● Stated exercise 1
In the forum thread below on feeding dogs both raw food and kibble, repeat word for word everything from "I do kibble" down to "with no problems.".

● Extract provided
START
I do kibble with some canned Natural Balance Lamb or Venison in the am meal. This is the meal where they also get their supplements. Nupro Joint Support and Royal Coat Fish and Borage Oil. Then for the pm meal, they get raw, but I use the premade. It's so much easier to measure out and I don't have to worry about them taking a chicken leg in my bed, lol, lol!!


----------



## BowWowMeow (May 7, 2007)

Several of my dogs have eaten a mix of raw and kibble with no problems.


----------



## Fodder (Oct 21, 2007)

*Re: Feeding a mixed diet (kibble & raw)*



> Originally Posted By: My Baby BellaI know some people like to feed the raw and kibble seperately, because of it staying in the system to digest longer than it should if it were by itself. More people will know a lot more about this, that's just what I've read.


i've always heard the same thing... so i choose to feed them in separate meals. no biggie. if it were a bigger deal, then i'd do a bit more research on the topic. now that tilden is back on kibble -- gia's meals have gone from about 85% raw down to half and half. so i generally give her first meal raw (because i thaw overnight) then kibble at night. its been working fine so far.


----------



## Stephanie17s (Jun 16, 2009)

Ok, thanks for all the great information. So far no problems with gas or stool changes. I may end up doing raw in the am and kibble at night, but for now this is working. I'm going to look into the joint supplements as well. Thanks everyone!


----------



## JerzeyGSD (Jun 26, 2008)

I also do a combination diet: kibble in the morning (with salmon oil and a bit of garlic powder) and a raw meal at night (which includes RMB, MM, and OM.) For her raw meal I literally feed half of what you should feed. So, instead of 2-3% I based her diet off of half (1-1.5%) I feed her a balanced raw meal, just half the amount!


----------
END
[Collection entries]
START
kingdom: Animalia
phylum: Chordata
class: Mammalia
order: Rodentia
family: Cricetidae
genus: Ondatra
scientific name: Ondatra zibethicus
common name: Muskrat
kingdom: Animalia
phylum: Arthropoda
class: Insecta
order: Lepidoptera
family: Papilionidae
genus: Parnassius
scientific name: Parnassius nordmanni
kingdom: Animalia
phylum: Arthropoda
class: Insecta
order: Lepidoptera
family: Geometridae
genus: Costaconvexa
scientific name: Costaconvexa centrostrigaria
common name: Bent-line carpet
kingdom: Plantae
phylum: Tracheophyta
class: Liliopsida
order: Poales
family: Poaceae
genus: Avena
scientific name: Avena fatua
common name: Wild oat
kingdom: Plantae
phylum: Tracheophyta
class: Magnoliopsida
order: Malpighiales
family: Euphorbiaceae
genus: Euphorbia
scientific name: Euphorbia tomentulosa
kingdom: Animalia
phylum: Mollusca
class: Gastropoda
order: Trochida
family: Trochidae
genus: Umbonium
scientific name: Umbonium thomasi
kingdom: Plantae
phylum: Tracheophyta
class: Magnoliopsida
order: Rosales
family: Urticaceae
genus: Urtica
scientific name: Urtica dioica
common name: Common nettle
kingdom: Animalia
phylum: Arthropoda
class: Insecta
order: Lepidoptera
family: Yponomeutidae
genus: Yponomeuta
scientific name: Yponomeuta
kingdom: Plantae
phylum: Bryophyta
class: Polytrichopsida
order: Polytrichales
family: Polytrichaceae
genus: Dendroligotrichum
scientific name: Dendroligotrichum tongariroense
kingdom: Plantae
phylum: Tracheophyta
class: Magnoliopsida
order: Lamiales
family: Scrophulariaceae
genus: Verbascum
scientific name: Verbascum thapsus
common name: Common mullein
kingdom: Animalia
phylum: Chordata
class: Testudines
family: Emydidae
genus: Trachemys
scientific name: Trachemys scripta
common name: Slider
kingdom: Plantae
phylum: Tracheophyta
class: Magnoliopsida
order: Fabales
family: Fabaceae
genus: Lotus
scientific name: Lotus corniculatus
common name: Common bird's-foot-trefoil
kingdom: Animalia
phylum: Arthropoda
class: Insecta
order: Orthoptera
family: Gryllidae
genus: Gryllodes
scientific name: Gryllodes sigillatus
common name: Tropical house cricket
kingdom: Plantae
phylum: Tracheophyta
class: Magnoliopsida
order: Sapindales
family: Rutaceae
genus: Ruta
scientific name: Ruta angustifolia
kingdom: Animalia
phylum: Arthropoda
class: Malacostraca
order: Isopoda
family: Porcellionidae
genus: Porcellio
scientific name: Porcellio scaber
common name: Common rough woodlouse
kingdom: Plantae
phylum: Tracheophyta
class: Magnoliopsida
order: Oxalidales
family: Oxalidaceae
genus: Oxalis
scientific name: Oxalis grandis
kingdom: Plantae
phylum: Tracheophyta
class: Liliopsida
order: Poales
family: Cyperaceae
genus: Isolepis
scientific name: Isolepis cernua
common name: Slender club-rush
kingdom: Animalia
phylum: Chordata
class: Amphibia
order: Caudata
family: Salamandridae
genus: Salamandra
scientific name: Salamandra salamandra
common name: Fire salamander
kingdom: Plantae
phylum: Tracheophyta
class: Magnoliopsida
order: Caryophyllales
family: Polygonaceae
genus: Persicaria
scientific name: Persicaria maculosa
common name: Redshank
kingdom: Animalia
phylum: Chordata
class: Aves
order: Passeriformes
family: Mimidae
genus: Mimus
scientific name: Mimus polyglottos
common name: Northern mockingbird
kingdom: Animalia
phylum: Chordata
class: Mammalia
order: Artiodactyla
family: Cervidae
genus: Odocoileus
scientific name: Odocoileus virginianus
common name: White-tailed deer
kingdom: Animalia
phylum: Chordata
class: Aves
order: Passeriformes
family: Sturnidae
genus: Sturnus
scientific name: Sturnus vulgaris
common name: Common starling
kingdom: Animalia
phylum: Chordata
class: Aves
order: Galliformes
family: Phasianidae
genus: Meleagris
END
● Stated exercise 2
Reproduce the lines of the records above, everything from the line that contains "genus: Dendroligotrichum" down to the line that contains "common name: Common mullein", with both of those lines included.

● Final result 1
I do kibble with some canned Natural Balance Lamb or Venison in the am meal. This is the meal where they also get their supplements. Nupro Joint Support and Royal Coat Fish and Borage Oil. Then for the pm meal, they get raw, but I use the premade. It's so much easier to measure out and I don't have to worry about them taking a chicken leg in my bed, lol, lol!!


----------



## BowWowMeow (May 7, 2007)

Several of my dogs have eaten a mix of raw and kibble with no problems.

● Final result 2
genus: Dendroligotrichum
scientific name: Dendroligotrichum tongariroense
kingdom: Plantae
phylum: Tracheophyta
class: Magnoliopsida
order: Lamiales
family: Scrophulariaceae
genus: Verbascum
scientific name: Verbascum thapsus
common name: Common mullein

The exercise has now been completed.